You might be surprised about how many people remember when you behave in an obnoxious manner, particularly in law school. The people you meet in here are going to be your professional colleagues for your entire career, so it might be worth taking some time now to think about how you want to be perceived by them.
1) Please do not participate in class. We know it is really exciting to finally be seeing what it will be like when you come to law school, and to maybe be in a class about something that really interests you. We share your enthusiasm. But here's the thing: if you are sitting in on a real class, this class has almost certainly been going on for several weeks/months, and is likely based on a long reading assignment that you have not done. You therefore extremely unqualified to be answering questions about the reading, or to be participating in class discussion. We understand how exciting it is to be in a law school class, but please understand that we have to get through a certain amount of reading during each class, so when you ask a question going off on a tangent about something you once heard about a criminal law case, you are truly wasting everyone's time. The professor will not remember you (we are lucky if they know our names), so you are not winning any points with them. But the more often you pipe up in class, the more likely it is that we (the future 3Ls and 2Ls) will remember you (negatively). If you have a genuine question or even if you want to get some face time in with the professor, there is time for that after class. Something you will learn in law school is that you are probably no longer the smartest person in the room. Now is a good time to embrace that and listen to what the professor and the people who have done the reading have to say.

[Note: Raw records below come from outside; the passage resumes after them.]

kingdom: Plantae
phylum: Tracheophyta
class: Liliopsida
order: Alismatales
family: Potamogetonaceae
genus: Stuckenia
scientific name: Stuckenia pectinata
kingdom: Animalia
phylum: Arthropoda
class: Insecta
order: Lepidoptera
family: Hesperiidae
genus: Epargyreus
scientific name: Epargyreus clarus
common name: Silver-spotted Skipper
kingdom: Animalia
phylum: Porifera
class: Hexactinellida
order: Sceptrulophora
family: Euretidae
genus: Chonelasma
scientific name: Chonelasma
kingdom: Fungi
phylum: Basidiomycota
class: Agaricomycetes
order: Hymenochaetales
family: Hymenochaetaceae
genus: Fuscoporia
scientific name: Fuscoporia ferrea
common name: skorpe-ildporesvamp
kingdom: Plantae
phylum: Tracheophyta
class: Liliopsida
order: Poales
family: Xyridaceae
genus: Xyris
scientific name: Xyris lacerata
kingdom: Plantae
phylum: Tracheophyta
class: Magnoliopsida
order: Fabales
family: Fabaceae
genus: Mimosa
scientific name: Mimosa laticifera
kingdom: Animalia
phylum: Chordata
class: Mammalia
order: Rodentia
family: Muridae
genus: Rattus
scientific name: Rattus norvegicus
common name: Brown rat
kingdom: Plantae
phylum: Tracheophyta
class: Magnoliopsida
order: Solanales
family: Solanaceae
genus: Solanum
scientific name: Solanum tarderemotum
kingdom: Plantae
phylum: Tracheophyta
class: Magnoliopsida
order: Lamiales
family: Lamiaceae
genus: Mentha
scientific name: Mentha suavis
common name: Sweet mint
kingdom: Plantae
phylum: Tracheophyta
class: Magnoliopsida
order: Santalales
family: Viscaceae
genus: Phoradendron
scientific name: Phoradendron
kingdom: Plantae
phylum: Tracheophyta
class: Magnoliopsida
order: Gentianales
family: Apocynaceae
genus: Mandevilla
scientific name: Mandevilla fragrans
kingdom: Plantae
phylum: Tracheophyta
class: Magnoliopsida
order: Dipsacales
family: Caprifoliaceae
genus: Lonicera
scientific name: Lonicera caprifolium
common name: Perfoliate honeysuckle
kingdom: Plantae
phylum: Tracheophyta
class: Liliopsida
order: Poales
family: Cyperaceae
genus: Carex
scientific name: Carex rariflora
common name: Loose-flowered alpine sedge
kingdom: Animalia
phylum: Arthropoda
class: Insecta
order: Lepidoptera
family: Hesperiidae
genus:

2) If you have legitimate questions about how we feel our experiences at this law school compares to the experience of others at other law schools, we are happy to answer them. If you want to know what went into our calculus when choosing a law school, we are happy to share that. But you are not the first person by a long shot who has had to choose between HYS/Columbia/etc, so please don't try to brag that you have been accepted to all of those places. So were we. And we (quietly) made the choice we thought was best for us, which is what you should do. These weekends are fact-finding missions during which you can assess which school is the best place for you, not a forum in which to brag to us that you have been accepted to other prestigious schools. We truly do not care.
You might be surprised about how many people remember when you behave in an obnoxious manner, particularly in law school. The people you meet in here are going to be your professional colleagues for your entire career, so it might be worth taking some time now to think about how you want to be perceived by them.